Abuse happened at every level of society. Even the highest one. It made him sick to be reminded of this by hearing what Holly had gone through.
“She broke my arm once. When I was ten. And it’s such a stupid cliché, but I told the hospital that I fell while climbing a tree.”
His stomach churned as he glanced at the arm she now touched, like she could still feel that broken bone.
“Did your dad…?” Her parents were both dead; asking was dangerous territory, yet—
“He was never there. Didn’t even know it happened.” He stared at her, and Holly did not look away. “I know what it’s like,” she said quietly. “To have those nightmares.”

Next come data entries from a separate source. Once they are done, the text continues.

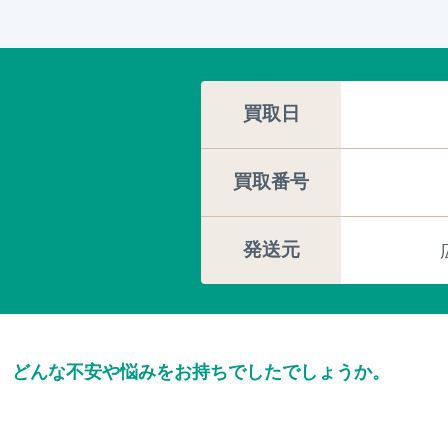
買取日
買取番号
発送元
、どんな不安や悩みをお持ちでしたでしょうか。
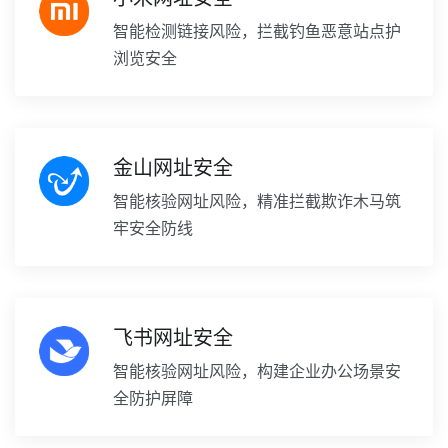
智能检测链接风险，拦截钓鱼恶意站点护
浏览安全
金山网址安全
智能核验网址风险，精准拦截欺诈木马筑
牢安全防线
飞书网址安全
智能核验网址风险，构建企业办公场景安
全防护屏障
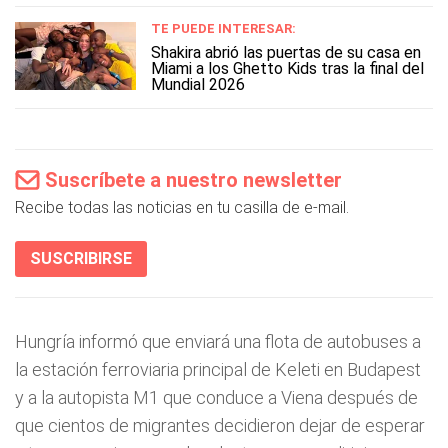
TE PUEDE INTERESAR:
Shakira abrió las puertas de su casa en
Miami a los Ghetto Kids tras la final del
Mundial 2026
Suscríbete a nuestro newsletter
Recibe todas las noticias en tu casilla de e-mail.
SUSCRIBIRSE
Hungría informó que enviará una flota de autobuses a
la estación ferroviaria principal de Keleti en Budapest
y a la autopista M1 que conduce a Viena después de
que cientos de migrantes decidieron dejar de esperar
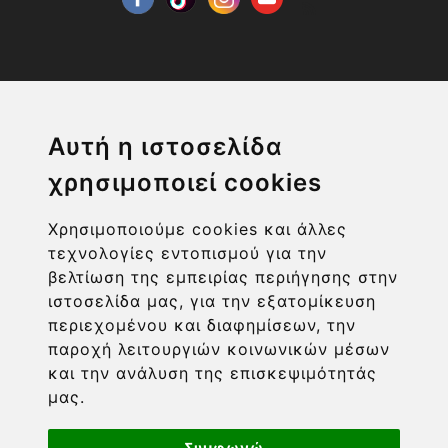
Η ΕΤΑΙΡΙΑ
Αυτή η ιστοσελίδα
χρησιμοποιεί cookies
ΧΡΗΣΙΜΑ LINKS
Χρησιμοποιούμε cookies και άλλες
ΠΛΗΡΟΦΟΡΙΕΣ ΧΡΗΣΤΗ
τεχνολογίες εντοπισμού για την
βελτίωση της εμπειρίας περιήγησης στην
ιστοσελίδα μας, για την εξατομίκευση
περιεχομένου και διαφημίσεων, την
παροχή λειτουργιών κοινωνικών μέσων
και την ανάλυση της επισκεψιμότητάς
μας.
Συμφωνώ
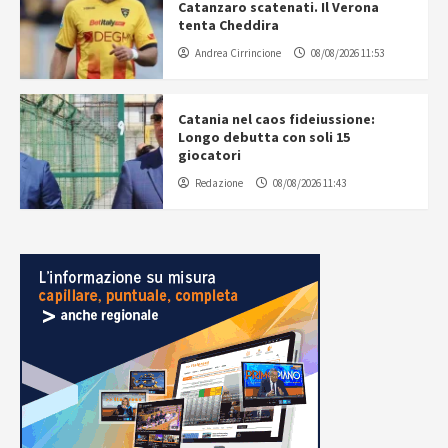
Catanzaro scatenati. Il Verona
tenta Cheddira
Andrea Cirrincione
08/08/2026 11:53
Catania nel caos fideiussione:
Longo debutta con soli 15
giocatori
Redazione
08/08/2026 11:43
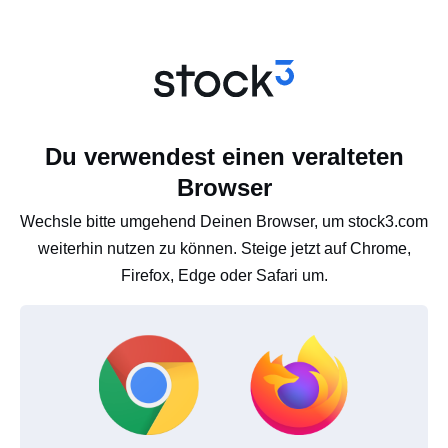
Du verwendest einen veralteten
Browser
Wechsle bitte umgehend Deinen Browser, um stock3.com
weiterhin nutzen zu können. Steige jetzt auf Chrome,
Firefox, Edge oder Safari um.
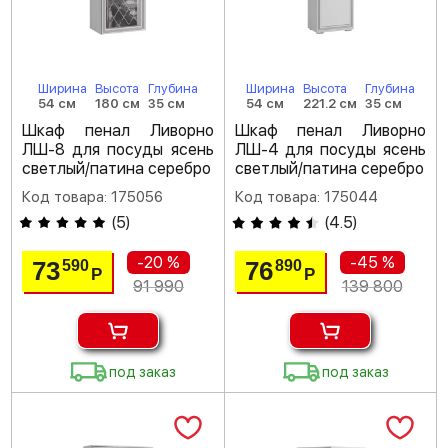
Ширина
Высота
Глубина
Ширина
Высота
Глубина
54 см
180 см
35 см
54 см
221.2 см
35 см
Шкаф пенал Ливорно
Шкаф пенал Ливорно
ЛШ-8 для посуды ясень
ЛШ-4 для посуды ясень
светлый/патина серебро
светлый/патина серебро
Код товара: 175056
Код товара: 175044
(
5
)
(
4.5
)
-20 %
-45 %
73
76
590
890
Р
Р
91 990
139 800
под заказ
под заказ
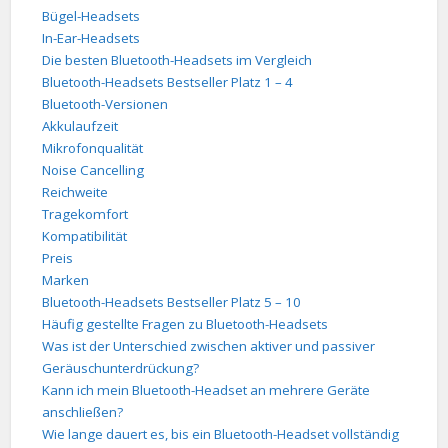
Bügel-Headsets
In-Ear-Headsets
Die besten Bluetooth-Headsets im Vergleich
Bluetooth-Headsets Bestseller Platz 1 – 4
Bluetooth-Versionen
Akkulaufzeit
Mikrofonqualität
Noise Cancelling
Reichweite
Tragekomfort
Kompatibilität
Preis
Marken
Bluetooth-Headsets Bestseller Platz 5 – 10
Häufig gestellte Fragen zu Bluetooth-Headsets
Was ist der Unterschied zwischen aktiver und passiver
Geräuschunterdrückung?
Kann ich mein Bluetooth-Headset an mehrere Geräte
anschließen?
Wie lange dauert es, bis ein Bluetooth-Headset vollständig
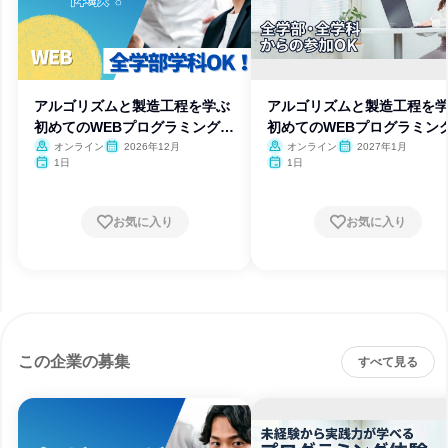
アルゴリズムと製造工程を学ぶ
アルゴリズムと製造工程を
初めてのWEBプログラミング体
初めてのWEBプログラミン
験
験
オンライン
2026年12月
オンライン
2027年1月
1日
1日
お気に入り
お気に入り
この企業の募集
すべて見る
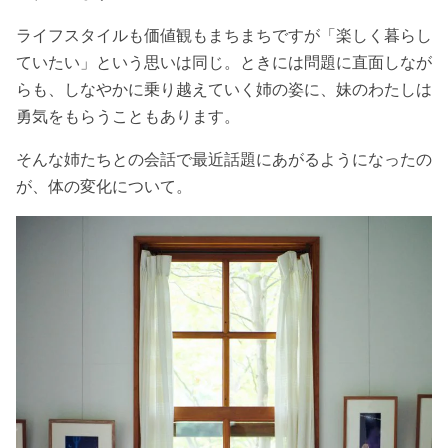
ライフスタイルも価値観もまちまちですが「楽しく暮らし
ていたい」という思いは同じ。ときには問題に直面しなが
らも、しなやかに乗り越えていく姉の姿に、妹のわたしは
勇気をもらうこともあります。
そんな姉たちとの会話で最近話題にあがるようになったの
が、体の変化について。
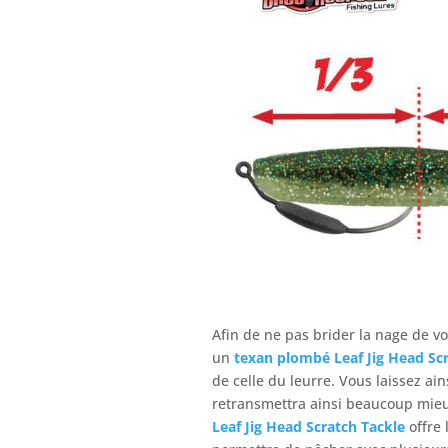
Afin de ne pas brider la nage de v
un
texan plombé
Leaf Jig Head Sc
de celle du leurre. Vous laissez ai
retransmettra ainsi beaucoup mieux
Leaf Jig Head Scratch Tackle
offre 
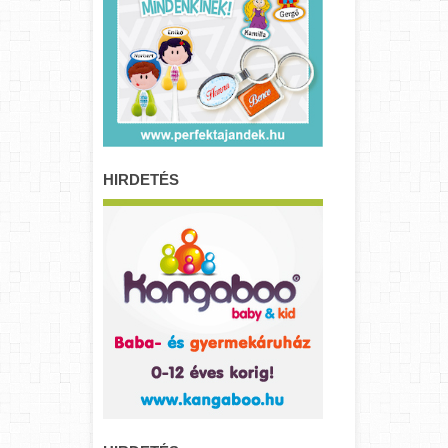
HIRDETÉS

Luke swallowed, his heartbeat at last calming, his breath evening out as he focused on Holly and her voice. “We both survived,” he rasped. “We both made it out.”
Again, that flicker of emotion in her eyes that he could not place. “We did,” she replied, her arm brushing against his. That arm that had seen such pain, such ugliness.
He studied their touching arms. The fingers that had so gently wiped the tears from his face. He hooked a finger under her chin, lifting her head to find her eyes upon him.
Luke found himself not caring about who might be watching from the buildings around them, the street far below. He didn’t re
ally care about much at all as he leaned in and kissed her.
Or tried to.
Holly pulled away.
His gut dropped and twisted, his face heating instantly as she recoiled. Rejected him.
Bad breakup, she’d said. And from the grimace he’d seen when they’d danced to that song the other night, she still wasn’t over whoever had broken her heart. “I’m sorry,” she blurted.
“You don’t need to apologize.” Her choice—it would always be her choice if she wished to kiss him or not. “It’s fine.”
Those green eyes darted over him. “I’m not what you need, Luke.”
“Don’t assume you know what I need.” The words burst from him before he could restrain them.
She backed away from the balcony, swallowing. Color high on her cheeks.
His voice was hoarse as he demanded, “Does it scare you?” This nightmare I can’t control?
“No—never.” There was enough raw honesty in her voice that he was tempted to believe her. She still kept backing toward the balcony doors. “My life is complicated. You are a good man, Luke.”
And the way she said it…“Are you in some sort of trouble?” He’d find a way to help her; Batwing could find some way.
“My life is complicated,” she repeated. “It’s unfair to make promises.”
And before he could find out what that meant, she was gone.
* * *
—
Luke was spoiling for a fight with some of Gotham City’s worst. To do something to stop them.
He knew that the moment he woke up the next day. When he donned his tux for the GCPD event that night. When he arrived and danced his way through the party.
Waiting—for her. The one who could give him the fight he was looking for.
He’d seen her with Tigris. He knew that he could throw everything he was at her and she wouldn’t break. Tonight it ended. No more fooling around, no more letting her edge past him. If she and her two besties showed up tonight, they would find themselves leaving in handcuffs.
Luke tried his best to focus on the job at hand, and not to glance at Holly. Holly, beautiful in seafoam green, who kept looking like she’d approach him all night.